• **Reading text**
SUSIE MORGAN, District Judge.
This is a citizens suit under the Clean Water Act ("CWA")
Taylor has moved for summary judgment, arguing Plaintiffs lack the requisite standing to maintain this suit.
For the following reasons, the motion is DENIED. There are genuine issues of material fact that must be resolved at trial.
This is the second time Taylor has challenged standing. The first challenge occurred almost three years ago in the form of a motion to dismiss under Rule 12(b)(1).
Approximately two years later, Taylor re-urged its standing argument, this time in the form of a motion for summary judgment. Taylor contends the circumstances have changed since the Court's previous ruling. The parties have conducted discovery, and Taylor has deposed Porter, Orr, and Tonsmeire. Taylor contends the deposition testimony contradicts the attestations in the affidavits. With the veracity of the affidavits fatally compromised, Taylor contends there is no genuine issue of material fact regarding Plaintiffs' inability to establish associational standing through Porter, Orr, and Tonsmeire.
Summary judgment is appropriate when "the movant shows that there is no genuine dispute as to any material fact and the movant is entitled to judgment as a matter of law."
Taylor contends Apalachicola, LEAN, and Waterkeepers lack standing to pursue their claims in federal court. The doctrine of standing derives from Article III of the Constitution, which limits the jurisdiction of federal courts to "Cases" and "Controversies."

• **Saved dataset items**

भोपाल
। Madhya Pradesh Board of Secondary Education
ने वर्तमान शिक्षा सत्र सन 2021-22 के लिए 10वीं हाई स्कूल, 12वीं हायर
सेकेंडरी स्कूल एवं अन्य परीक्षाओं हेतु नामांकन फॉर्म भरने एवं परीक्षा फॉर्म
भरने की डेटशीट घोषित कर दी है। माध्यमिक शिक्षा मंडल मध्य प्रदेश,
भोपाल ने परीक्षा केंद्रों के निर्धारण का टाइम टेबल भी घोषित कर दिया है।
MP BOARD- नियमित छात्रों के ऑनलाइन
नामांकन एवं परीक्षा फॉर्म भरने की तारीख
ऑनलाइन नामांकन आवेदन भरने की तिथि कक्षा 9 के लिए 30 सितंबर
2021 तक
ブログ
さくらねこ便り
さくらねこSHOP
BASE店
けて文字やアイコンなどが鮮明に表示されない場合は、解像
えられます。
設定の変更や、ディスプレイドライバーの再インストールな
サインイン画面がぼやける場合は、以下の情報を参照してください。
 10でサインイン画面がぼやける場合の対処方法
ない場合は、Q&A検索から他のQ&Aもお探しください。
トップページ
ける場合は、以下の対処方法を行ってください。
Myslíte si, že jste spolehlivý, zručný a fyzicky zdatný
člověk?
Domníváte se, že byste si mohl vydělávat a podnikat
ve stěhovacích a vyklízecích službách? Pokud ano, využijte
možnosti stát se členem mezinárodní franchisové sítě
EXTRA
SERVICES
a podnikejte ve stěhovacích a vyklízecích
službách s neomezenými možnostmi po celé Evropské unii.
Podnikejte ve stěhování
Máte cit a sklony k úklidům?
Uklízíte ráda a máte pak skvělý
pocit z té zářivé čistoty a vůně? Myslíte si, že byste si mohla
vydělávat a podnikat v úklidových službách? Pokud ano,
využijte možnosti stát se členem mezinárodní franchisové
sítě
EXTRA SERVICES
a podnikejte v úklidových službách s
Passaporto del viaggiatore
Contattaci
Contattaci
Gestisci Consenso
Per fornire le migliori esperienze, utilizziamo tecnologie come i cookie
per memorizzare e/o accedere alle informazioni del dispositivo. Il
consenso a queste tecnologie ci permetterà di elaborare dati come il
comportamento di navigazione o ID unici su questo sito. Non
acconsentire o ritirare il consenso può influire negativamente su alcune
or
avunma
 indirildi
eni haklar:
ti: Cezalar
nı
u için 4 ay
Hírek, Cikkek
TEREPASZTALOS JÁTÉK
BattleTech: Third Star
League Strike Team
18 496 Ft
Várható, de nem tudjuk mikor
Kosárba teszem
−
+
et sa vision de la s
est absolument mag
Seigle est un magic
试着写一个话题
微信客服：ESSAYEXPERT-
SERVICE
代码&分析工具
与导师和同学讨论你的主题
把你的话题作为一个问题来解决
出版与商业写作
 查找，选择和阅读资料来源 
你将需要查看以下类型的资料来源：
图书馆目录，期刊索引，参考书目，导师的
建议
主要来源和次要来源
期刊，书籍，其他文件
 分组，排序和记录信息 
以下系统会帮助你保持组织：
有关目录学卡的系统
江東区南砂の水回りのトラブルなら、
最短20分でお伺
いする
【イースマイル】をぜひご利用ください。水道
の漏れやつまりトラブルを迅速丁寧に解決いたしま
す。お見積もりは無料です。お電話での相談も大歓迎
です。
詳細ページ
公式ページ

• **Questions to answer**
a. Retype the court opinion's passage from "For the following" up to and including "through Porter, Orr, and Tonsmeire.".
b. Give every line of the listing again, renaming "Contattaci" to "Scrivici" and leaving all else as it stands.

• **Numbered answers**
a.
For the following reasons, the motion is DENIED. There are genuine issues of material fact that must be resolved at trial.
This is the second time Taylor has challenged standing. The first challenge occurred almost three years ago in the form of a motion to dismiss under Rule 12(b)(1).
Approximately two years later, Taylor re-urged its standing argument, this time in the form of a motion for summary judgment. Taylor contends the circumstances have changed since the Court's previous ruling. The parties have conducted discovery, and Taylor has deposed Porter, Orr, and Tonsmeire. Taylor contends the deposition testimony contradicts the attestations in the affidavits. With the veracity of the affidavits fatally compromised, Taylor contends there is no genuine issue of material fact regarding Plaintiffs' inability to establish associational standing through Porter, Orr, and Tonsmeire.

b.
भोपाल
। Madhya Pradesh Board of Secondary Education
ने वर्तमान शिक्षा सत्र सन 2021-22 के लिए 10वीं हाई स्कूल, 12वीं हायर
सेकेंडरी स्कूल एवं अन्य परीक्षाओं हेतु नामांकन फॉर्म भरने एवं परीक्षा फॉर्म
भरने की डेटशीट घोषित कर दी है। माध्यमिक शिक्षा मंडल मध्य प्रदेश,
भोपाल ने परीक्षा केंद्रों के निर्धारण का टाइम टेबल भी घोषित कर दिया है।
MP BOARD- नियमित छात्रों के ऑनलाइन
नामांकन एवं परीक्षा फॉर्म भरने की तारीख
ऑनलाइन नामांकन आवेदन भरने की तिथि कक्षा 9 के लिए 30 सितंबर
2021 तक
ブログ
さくらねこ便り
さくらねこSHOP
BASE店
けて文字やアイコンなどが鮮明に表示されない場合は、解像
えられます。
設定の変更や、ディスプレイドライバーの再インストールな
サインイン画面がぼやける場合は、以下の情報を参照してください。
 10でサインイン画面がぼやける場合の対処方法
ない場合は、Q&A検索から他のQ&Aもお探しください。
トップページ
ける場合は、以下の対処方法を行ってください。
Myslíte si, že jste spolehlivý, zručný a fyzicky zdatný
člověk?
Domníváte se, že byste si mohl vydělávat a podnikat
ve stěhovacích a vyklízecích službách? Pokud ano, využijte
možnosti stát se členem mezinárodní franchisové sítě
EXTRA
SERVICES
a podnikejte ve stěhovacích a vyklízecích
službách s neomezenými možnostmi po celé Evropské unii.
Podnikejte ve stěhování
Máte cit a sklony k úklidům?
Uklízíte ráda a máte pak skvělý
pocit z té zářivé čistoty a vůně? Myslíte si, že byste si mohla
vydělávat a podnikat v úklidových službách? Pokud ano,
využijte možnosti stát se členem mezinárodní franchisové
sítě
EXTRA SERVICES
a podnikejte v úklidových službách s
Passaporto del viaggiatore
Scrivici
Scrivici
Gestisci Consenso
Per fornire le migliori esperienze, utilizziamo tecnologie come i cookie
per memorizzare e/o accedere alle informazioni del dispositivo. Il
consenso a queste tecnologie ci permetterà di elaborare dati come il
comportamento di navigazione o ID unici su questo sito. Non
acconsentire o ritirare il consenso può influire negativamente su alcune
or
avunma
 indirildi
eni haklar:
ti: Cezalar
nı
u için 4 ay
Hírek, Cikkek
TEREPASZTALOS JÁTÉK
BattleTech: Third Star
League Strike Team
18 496 Ft
Várható, de nem tudjuk mikor
Kosárba teszem
−
+
et sa vision de la s
est absolument mag
Seigle est un magic
试着写一个话题
微信客服：ESSAYEXPERT-
SERVICE
代码&分析工具
与导师和同学讨论你的主题
把你的话题作为一个问题来解决
出版与商业写作
 查找，选择和阅读资料来源 
你将需要查看以下类型的资料来源：
图书馆目录，期刊索引，参考书目，导师的
建议
主要来源和次要来源
期刊，书籍，其他文件
 分组，排序和记录信息 
以下系统会帮助你保持组织：
有关目录学卡的系统
江東区南砂の水回りのトラブルなら、
最短20分でお伺
いする
【イースマイル】をぜひご利用ください。水道
の漏れやつまりトラブルを迅速丁寧に解決いたしま
す。お見積もりは無料です。お電話での相談も大歓迎
です。
詳細ページ
公式ページ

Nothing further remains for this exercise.